Plots showing changes in the salt bridge in the binding domain as a function of time. (a) Changes in the salt bridges ASP419-LYS1 and GLU229-LYS3 in the LIEQPSO docking complex and (b) changes in the salt bridge ASP419-LYS1 in the LGA docking complex.
Hydrogen bond in between interfacial residues
Hydrogen bonds are also important factors that influence the binding stability of protein ligands. The presence of hydrogen bonds is an important indication of the significance of protein–ligand interactions. In the complex, interfacial residues forming hydrogen bonds are shown in Figure 6. For the complexes docked by both algorithms, hydrogen bond residues within the protein are mainly concentrated near ARG413, CYS417, and VAL34. The obvious distinction is that the hydrogen bonds of both complexes have different occupancy times.

Hydrogen bond map between protein and ligand interfacial residues in the complex.

#### Data provided:

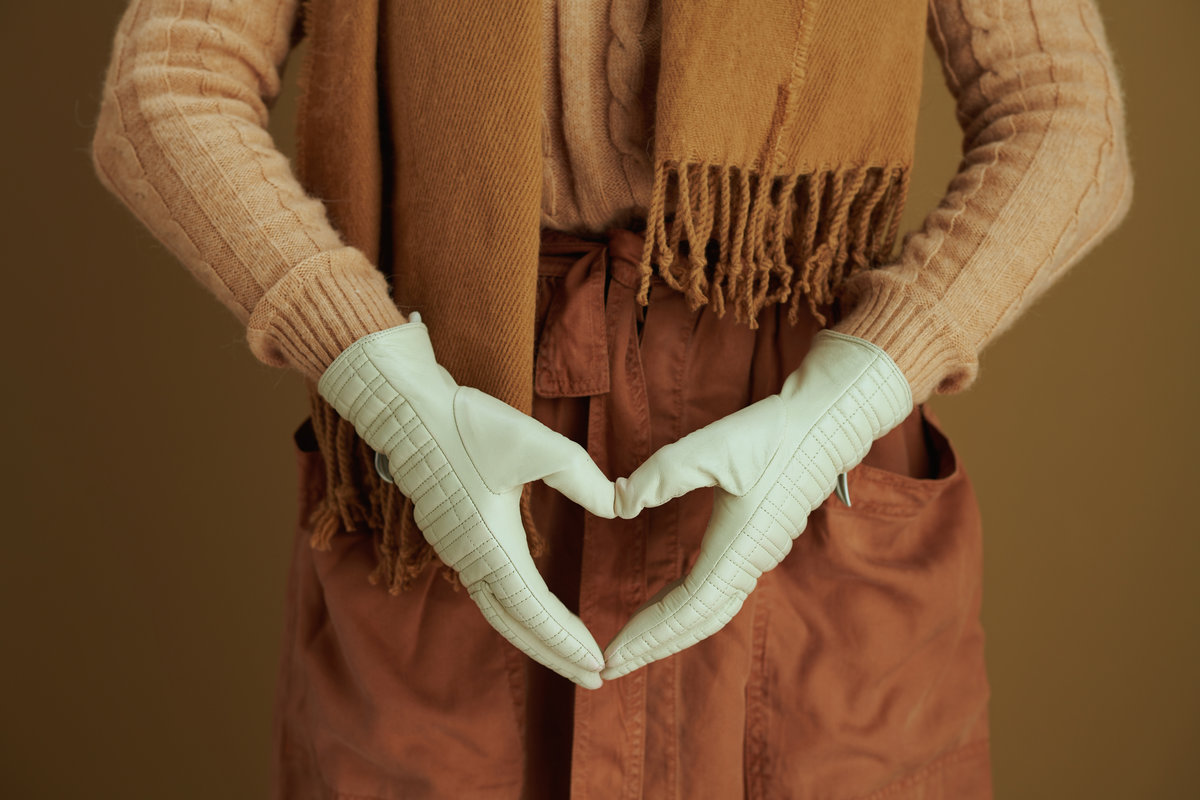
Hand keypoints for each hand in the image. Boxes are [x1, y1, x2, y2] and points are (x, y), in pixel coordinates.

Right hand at [318, 312, 617, 688]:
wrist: (407, 411)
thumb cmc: (469, 424)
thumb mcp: (539, 445)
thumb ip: (583, 478)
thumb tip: (619, 506)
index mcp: (490, 547)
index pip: (535, 612)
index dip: (568, 641)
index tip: (599, 664)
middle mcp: (470, 559)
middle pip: (516, 626)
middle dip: (556, 655)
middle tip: (594, 678)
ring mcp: (457, 551)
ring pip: (500, 612)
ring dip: (535, 637)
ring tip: (572, 655)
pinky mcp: (452, 539)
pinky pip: (488, 592)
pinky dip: (516, 613)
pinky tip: (536, 614)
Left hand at [601, 330, 912, 679]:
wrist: (826, 422)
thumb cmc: (772, 434)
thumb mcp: (711, 447)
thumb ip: (662, 475)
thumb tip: (619, 503)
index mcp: (736, 550)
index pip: (684, 611)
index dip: (646, 635)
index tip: (612, 656)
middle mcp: (749, 563)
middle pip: (695, 624)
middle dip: (653, 646)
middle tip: (611, 667)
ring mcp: (756, 556)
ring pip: (708, 612)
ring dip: (670, 631)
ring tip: (633, 644)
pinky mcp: (757, 544)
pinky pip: (718, 592)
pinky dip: (687, 608)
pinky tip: (664, 602)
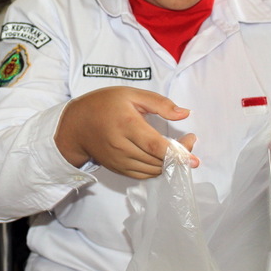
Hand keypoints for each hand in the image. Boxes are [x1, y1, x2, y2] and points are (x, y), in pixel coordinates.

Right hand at [55, 86, 196, 178]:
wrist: (76, 125)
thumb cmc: (103, 105)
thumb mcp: (130, 94)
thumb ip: (159, 103)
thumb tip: (185, 114)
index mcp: (126, 124)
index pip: (155, 145)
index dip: (177, 153)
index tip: (194, 152)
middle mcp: (122, 146)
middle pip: (157, 160)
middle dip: (179, 156)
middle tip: (188, 142)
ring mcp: (119, 161)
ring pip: (153, 170)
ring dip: (170, 164)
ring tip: (177, 149)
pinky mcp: (118, 169)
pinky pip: (144, 175)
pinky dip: (157, 169)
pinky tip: (162, 158)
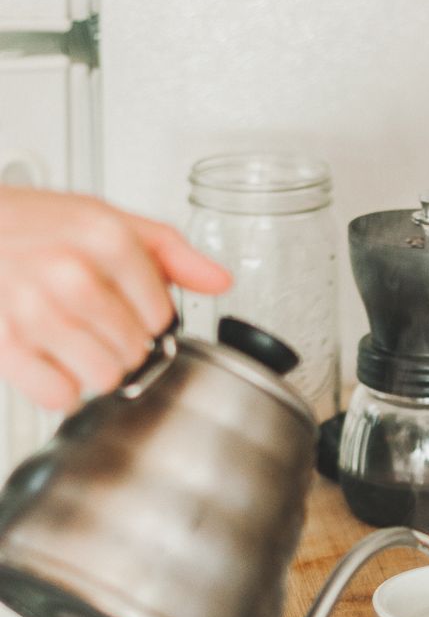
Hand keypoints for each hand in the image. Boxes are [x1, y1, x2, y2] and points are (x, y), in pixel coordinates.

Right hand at [0, 188, 231, 411]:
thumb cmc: (34, 226)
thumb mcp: (105, 220)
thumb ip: (169, 252)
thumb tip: (218, 280)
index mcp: (104, 238)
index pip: (161, 317)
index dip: (148, 318)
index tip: (129, 306)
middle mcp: (69, 272)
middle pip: (135, 351)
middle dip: (121, 345)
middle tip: (94, 323)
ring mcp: (33, 310)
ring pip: (103, 378)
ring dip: (93, 369)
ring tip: (73, 341)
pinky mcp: (4, 344)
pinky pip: (58, 396)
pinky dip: (58, 388)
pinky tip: (50, 358)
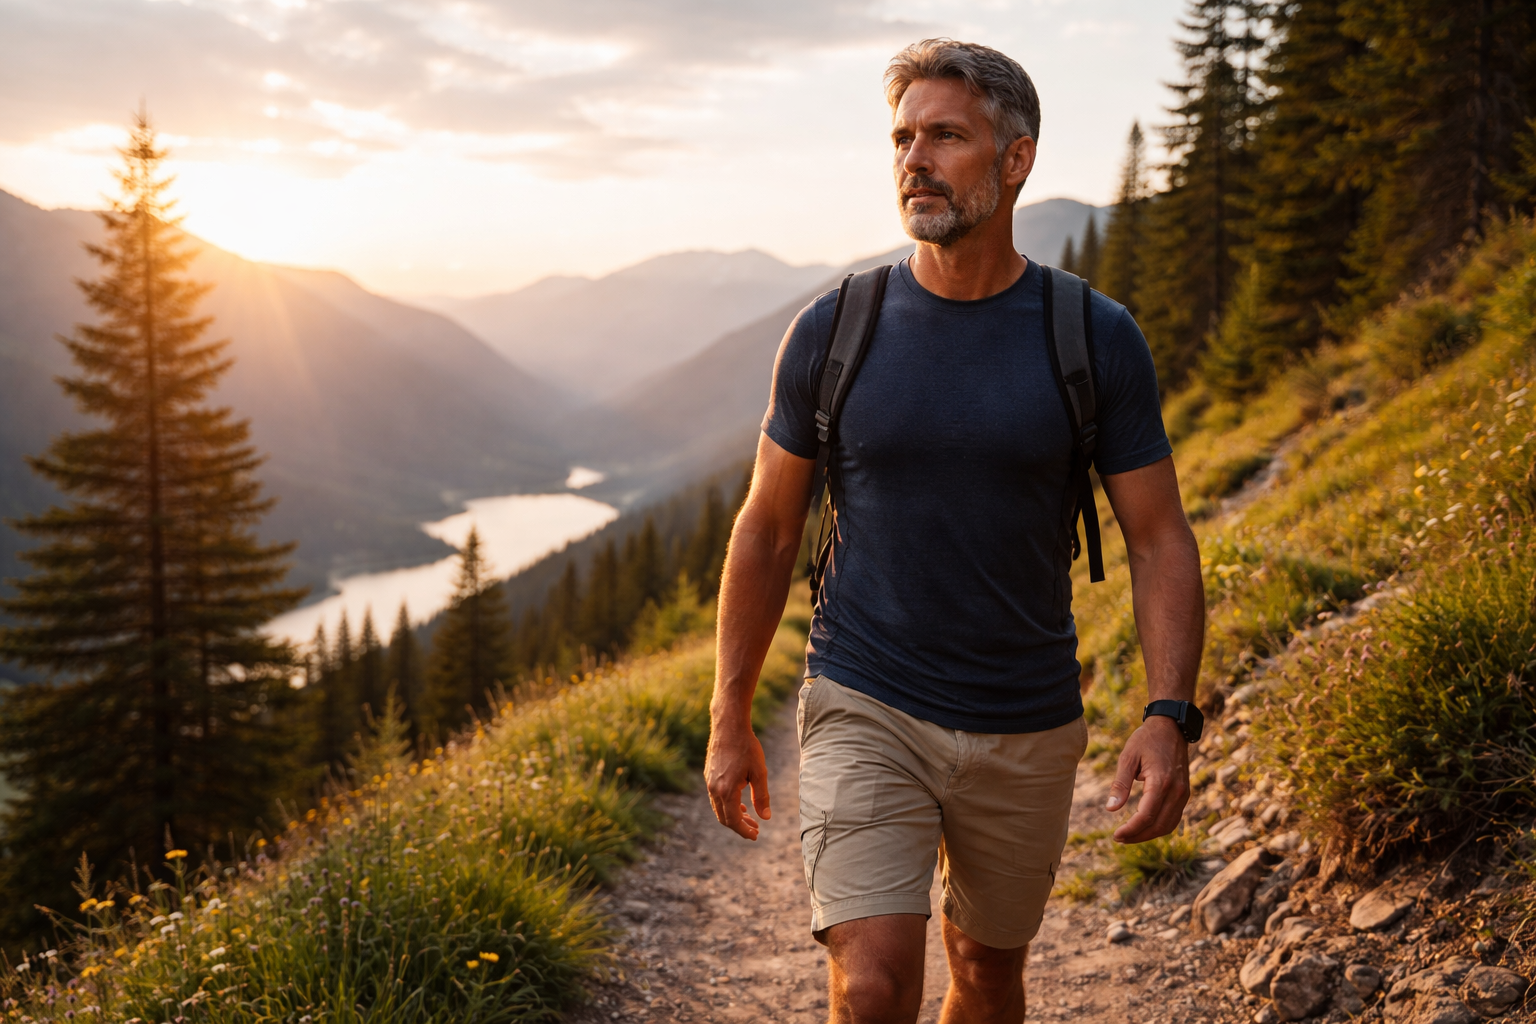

#### Task A:
Reproduce the docking excerpt word for word from "Plots showing changes" to "different occupancy times.".
#### Task B:
According to the docking excerpt, near which residues are the hydrogen bond residues within the protein mainly concentrated for the complexes docked by both algorithms?
#### Task C:
For each statement, say whether it agrees with the docking excerpt, and quote the words that decide it.
(i) For the LGA docking complex, the excerpt plots changes in the salt bridge ASP419-LYS1.
(ii) The hydrogen bonds of the two complexes have the same occupancy times.
(iii) Figure 6 shows the interfacial residues that form hydrogen bonds in the complex.

#### Task output A:
Plots showing changes in the salt bridge in the binding domain as a function of time. (a) Changes in the salt bridges ASP419-LYS1 and GLU229-LYS3 in the LIEQPSO docking complex and (b) changes in the salt bridge ASP419-LYS1 in the LGA docking complex.
Hydrogen bond in between interfacial residues
Hydrogen bonds are also important factors that influence the binding stability of protein ligands. The presence of hydrogen bonds is an important indication of the significance of protein–ligand interactions. In the complex, interfacial residues forming hydrogen bonds are shown in Figure 6. For the complexes docked by both algorithms, hydrogen bond residues within the protein are mainly concentrated near ARG413, CYS417, and VAL34. The obvious distinction is that the hydrogen bonds of both complexes have different occupancy times.

#### Task output B:
ARG413, CYS417, and VAL34.

#### Task output C:
(i) Yes: "(b) changes in the salt bridge ASP419-LYS1 in the LGA docking complex"
(ii) No: "the hydrogen bonds of both complexes have different occupancy times"
(iii) Yes: "In the complex, interfacial residues forming hydrogen bonds are shown in Figure 6."